Goodness, I've been all over the place in my drinking/sobriety journey.
On May 15 I decided to quit drinking for good. I was absolutely craving-free for 12 days.
Yesterday I was totally blindsided by cravings, the desire to drink, and thoughts like, "I'll just go back to being a secret drinker like I did in 2013 and 2014 when I was successfully moderating." By moderating I mean I was drinking once or twice a month but usually to get drunk.
It was like I didn't even TRY to not give-in to the cravings last night. They were too strong.
It was like it wasn't even me, but someone else driving to the store, buying the vodka, bringing it home, and secretly drinking it while watching the Netflix series "Bloodline" which somehow triggered me. I was watching it when the cravings hit.
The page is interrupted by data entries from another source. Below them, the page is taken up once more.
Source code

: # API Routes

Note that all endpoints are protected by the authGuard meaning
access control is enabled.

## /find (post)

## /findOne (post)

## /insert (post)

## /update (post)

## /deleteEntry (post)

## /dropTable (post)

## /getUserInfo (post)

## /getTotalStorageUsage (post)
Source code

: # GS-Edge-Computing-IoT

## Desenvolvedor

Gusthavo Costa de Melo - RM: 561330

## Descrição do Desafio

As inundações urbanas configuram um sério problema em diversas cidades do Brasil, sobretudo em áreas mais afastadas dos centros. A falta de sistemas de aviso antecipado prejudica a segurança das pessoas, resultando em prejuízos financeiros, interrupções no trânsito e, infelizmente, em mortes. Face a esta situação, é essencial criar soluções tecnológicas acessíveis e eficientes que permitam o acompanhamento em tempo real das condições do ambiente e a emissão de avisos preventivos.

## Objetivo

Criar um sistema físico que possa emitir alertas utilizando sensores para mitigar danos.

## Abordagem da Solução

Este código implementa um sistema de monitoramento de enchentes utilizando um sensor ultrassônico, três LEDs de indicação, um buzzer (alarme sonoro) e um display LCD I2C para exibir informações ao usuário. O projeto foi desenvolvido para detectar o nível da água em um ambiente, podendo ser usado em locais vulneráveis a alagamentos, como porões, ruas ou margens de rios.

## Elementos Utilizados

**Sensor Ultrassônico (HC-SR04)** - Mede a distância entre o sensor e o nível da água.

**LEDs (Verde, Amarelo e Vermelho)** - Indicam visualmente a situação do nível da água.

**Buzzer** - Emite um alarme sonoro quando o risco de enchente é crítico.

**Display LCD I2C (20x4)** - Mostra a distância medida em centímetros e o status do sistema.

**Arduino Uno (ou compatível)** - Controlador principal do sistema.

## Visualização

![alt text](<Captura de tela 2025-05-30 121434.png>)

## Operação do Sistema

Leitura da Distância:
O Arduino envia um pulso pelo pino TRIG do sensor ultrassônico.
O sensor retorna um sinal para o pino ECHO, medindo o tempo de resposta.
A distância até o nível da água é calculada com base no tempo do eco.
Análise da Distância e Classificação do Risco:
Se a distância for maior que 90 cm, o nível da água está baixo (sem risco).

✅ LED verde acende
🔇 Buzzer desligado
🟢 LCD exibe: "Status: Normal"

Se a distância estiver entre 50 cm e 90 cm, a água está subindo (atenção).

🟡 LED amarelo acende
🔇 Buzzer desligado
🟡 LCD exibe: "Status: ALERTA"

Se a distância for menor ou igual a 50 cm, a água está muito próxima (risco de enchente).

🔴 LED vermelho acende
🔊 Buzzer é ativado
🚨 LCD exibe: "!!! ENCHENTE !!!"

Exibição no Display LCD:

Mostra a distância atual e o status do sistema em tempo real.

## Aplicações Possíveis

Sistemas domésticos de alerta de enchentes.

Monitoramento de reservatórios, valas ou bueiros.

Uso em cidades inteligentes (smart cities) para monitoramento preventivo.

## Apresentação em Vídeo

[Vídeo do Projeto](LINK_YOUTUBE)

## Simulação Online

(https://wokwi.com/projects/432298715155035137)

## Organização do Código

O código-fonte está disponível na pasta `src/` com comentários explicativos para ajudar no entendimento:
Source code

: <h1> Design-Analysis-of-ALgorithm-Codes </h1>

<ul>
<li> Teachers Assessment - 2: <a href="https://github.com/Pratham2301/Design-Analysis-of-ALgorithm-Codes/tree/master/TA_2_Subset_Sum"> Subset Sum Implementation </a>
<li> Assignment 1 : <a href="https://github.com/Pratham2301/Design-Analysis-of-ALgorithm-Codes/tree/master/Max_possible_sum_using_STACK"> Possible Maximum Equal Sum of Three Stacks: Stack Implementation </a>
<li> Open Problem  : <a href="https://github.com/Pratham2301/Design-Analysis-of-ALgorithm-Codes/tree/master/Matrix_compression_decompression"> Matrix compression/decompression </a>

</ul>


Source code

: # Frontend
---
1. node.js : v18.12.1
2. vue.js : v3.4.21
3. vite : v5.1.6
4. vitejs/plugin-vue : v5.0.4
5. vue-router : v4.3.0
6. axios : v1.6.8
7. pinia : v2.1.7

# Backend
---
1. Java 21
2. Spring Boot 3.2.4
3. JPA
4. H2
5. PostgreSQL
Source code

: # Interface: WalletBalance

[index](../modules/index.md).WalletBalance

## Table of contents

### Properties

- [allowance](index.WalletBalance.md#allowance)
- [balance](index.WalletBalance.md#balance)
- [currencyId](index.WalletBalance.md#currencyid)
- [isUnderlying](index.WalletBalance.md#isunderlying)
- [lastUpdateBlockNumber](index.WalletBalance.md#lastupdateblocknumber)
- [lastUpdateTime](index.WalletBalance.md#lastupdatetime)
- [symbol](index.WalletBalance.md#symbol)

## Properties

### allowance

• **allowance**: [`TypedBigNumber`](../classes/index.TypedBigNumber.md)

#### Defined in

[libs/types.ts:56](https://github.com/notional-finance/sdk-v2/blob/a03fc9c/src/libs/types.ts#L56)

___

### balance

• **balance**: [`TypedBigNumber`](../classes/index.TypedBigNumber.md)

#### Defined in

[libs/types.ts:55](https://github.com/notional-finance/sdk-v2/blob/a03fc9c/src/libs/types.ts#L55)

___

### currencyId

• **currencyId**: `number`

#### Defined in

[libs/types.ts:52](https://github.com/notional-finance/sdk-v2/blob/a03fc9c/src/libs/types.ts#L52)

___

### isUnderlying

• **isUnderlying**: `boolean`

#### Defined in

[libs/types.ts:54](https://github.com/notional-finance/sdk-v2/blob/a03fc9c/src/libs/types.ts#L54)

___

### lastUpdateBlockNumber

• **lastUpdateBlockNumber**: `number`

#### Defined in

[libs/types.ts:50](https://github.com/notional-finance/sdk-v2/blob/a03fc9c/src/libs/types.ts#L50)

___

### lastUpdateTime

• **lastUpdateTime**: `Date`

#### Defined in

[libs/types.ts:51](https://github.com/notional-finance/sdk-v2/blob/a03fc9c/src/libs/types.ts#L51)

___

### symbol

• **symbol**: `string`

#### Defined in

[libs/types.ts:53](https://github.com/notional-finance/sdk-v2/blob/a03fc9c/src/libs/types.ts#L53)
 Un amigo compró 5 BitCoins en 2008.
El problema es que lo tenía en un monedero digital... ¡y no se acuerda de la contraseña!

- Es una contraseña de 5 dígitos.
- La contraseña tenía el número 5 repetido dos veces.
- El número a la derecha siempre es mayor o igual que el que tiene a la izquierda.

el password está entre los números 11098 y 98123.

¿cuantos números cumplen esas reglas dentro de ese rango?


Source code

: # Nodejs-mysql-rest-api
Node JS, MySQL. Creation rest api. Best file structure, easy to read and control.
I planned on drinking moderately. I failed. I suffered greatly throughout the night and half of this day, especially emotionally. And, oh the fear and disappointment. Now I'm grateful about it because I want to get back to being a teetotaler and to make it last for life.
How TIMELY that today's Solution was about Relapse. I just devoured the article:
Blog readers, mercifully what happened was a humbling experience. I believe I truly was touched by an angel over two weeks ago and received a Divine Healing that seamlessly made me suddenly want to be a teetotaler. I thought that would make me exempt from having cravings. Especially because I was craving-free for 12 consecutive days.